Revolutionary: Along the way are several stunning ballads (the show's best song, 'Another Suitcase in Another Hall,' is sung by one of Perón's discarded mistresses) and the historically impossible comentary of Che Guevara (pop star David Essex). This cute little revolutionary is on hand to point out the worms in Eva's ermine--her need for adoration ('Why try to govern a country when you can become a saint?'), her skill at crowd manipulation ('One has to admire the stage management').
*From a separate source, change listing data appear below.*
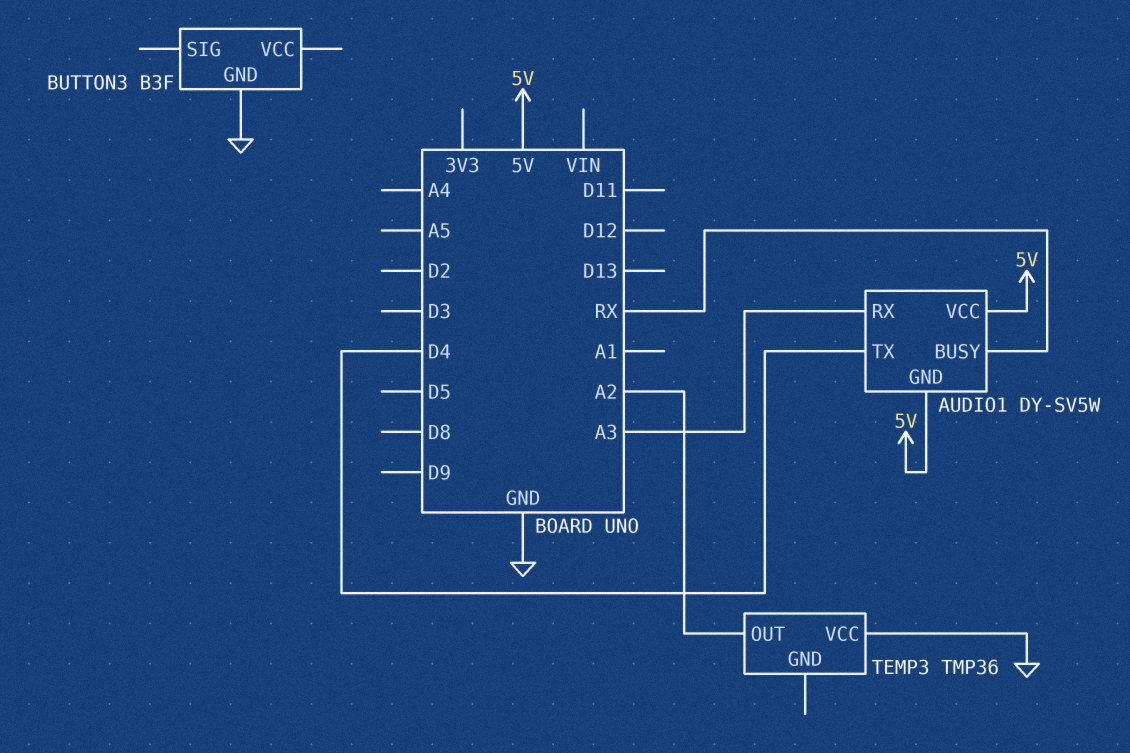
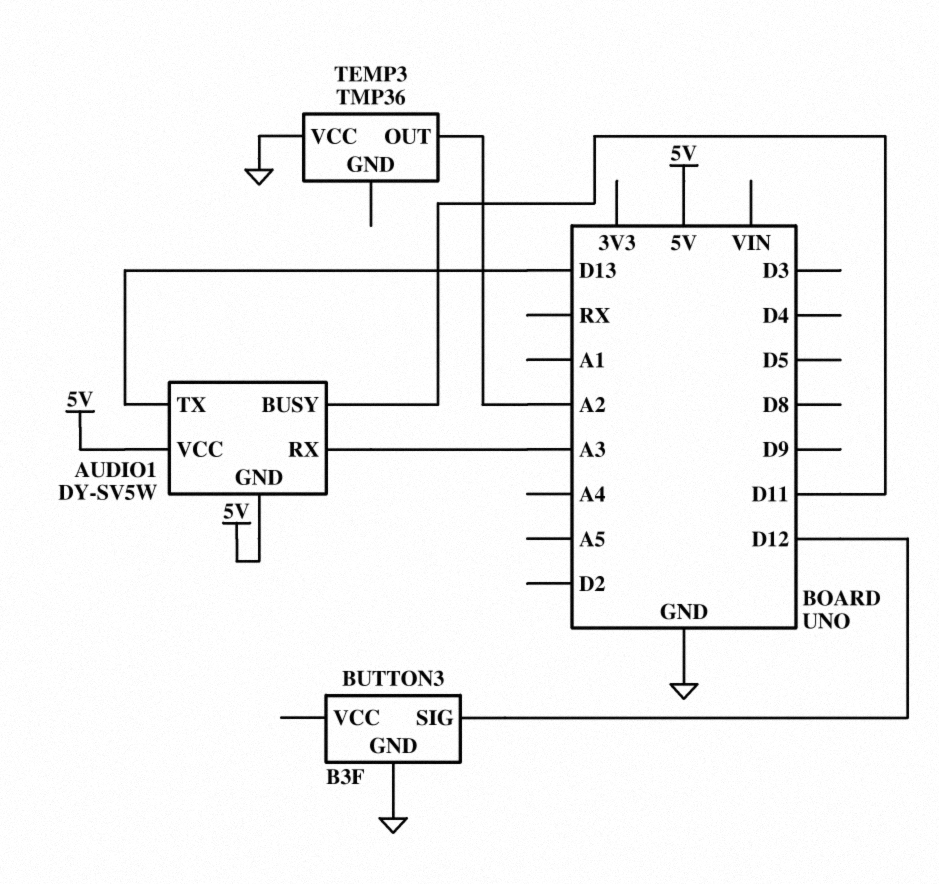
AUDIO1 pin BUSY: RX -> D11
AUDIO1 pin TX: D4 -> D13
BUTTON3 pin SIG: none -> D12

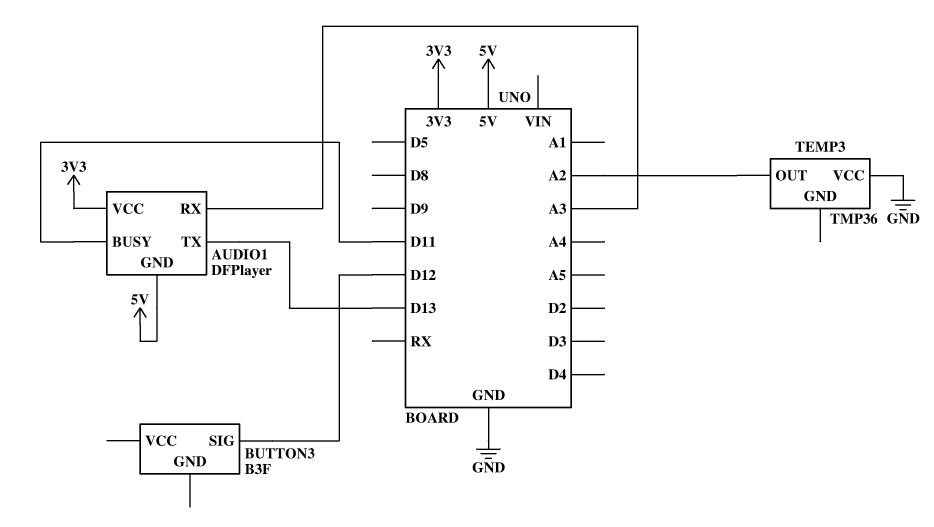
AUDIO1: DY-SV5W -> DFPlayer
AUDIO1 pin VCC: 5V -> 3V3
BUTTON3 pin GND: GND -> none

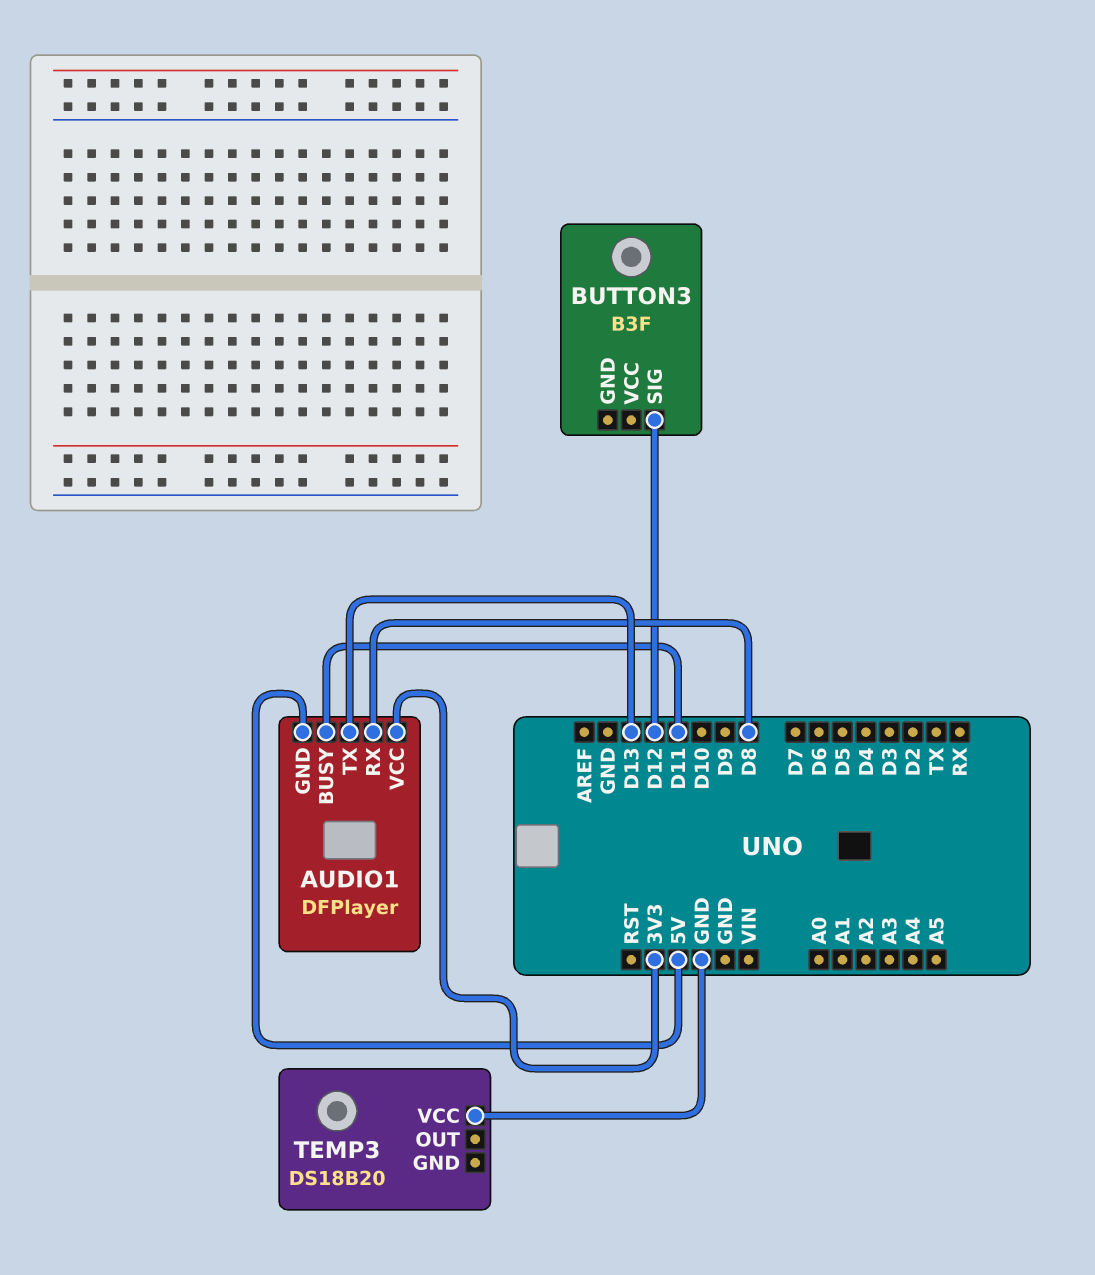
AUDIO1 pin RX: A3 -> D8
TEMP3: TMP36 -> DS18B20
TEMP3 pin OUT: A2 -> none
For all of Che's running acerbidity about its controversial heroine, Evita remains determinedly soft-focus about its controversial heroine. One London critic, Robert Cushman of The Sunday Times, complained that 'there is no knowing whether she left Argentina better or worse than she found it; the place looks much the same throughout.' As to whether or not Eva was power mad or genuinely idealistic, even all-knowing Che isn't sure. 'I can't tell you what to say,' he announces in the end.
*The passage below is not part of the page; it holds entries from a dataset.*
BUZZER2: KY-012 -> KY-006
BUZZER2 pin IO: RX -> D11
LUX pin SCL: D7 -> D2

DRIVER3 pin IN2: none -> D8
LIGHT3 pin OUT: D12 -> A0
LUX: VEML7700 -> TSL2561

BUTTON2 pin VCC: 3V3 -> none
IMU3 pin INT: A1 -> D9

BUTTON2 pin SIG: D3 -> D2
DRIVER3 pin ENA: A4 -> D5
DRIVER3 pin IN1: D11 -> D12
Political Messages: But lyricist Tim Rice, who was also accused of straddling the fence in Superstar, defends the show's political integrity, 'If your subject happens to be one of the most glamorous women who ever lived, you will inevitably be accused of glamorizing her. The only political messages we hope will emerge are that extremists are dangerous and attractive ones even more so.' 'The show doesn't make her out to be a good woman,' insists Elaine Paige. 'You leave thinking she's wonderful and when you get to the subway you say, 'Wait a minute, she wasn't.'
An out-of-work veteran of chorus lines and TV commercials, Paige, 28, was chosen to play Evita in an international search for unknowns. (Rock singer Julie Covington, who did the album, turned down the part.) She hopes to appear in the version that Stigwood and Prince are planning to bring to Broadway in the spring. Stigwood is rumored to be considering Ann-Margret for the part, but don't count Paige out. 'Eva liked to win,' she says, 'and I'm like her on that score.' How about Paige as a rock Turandot?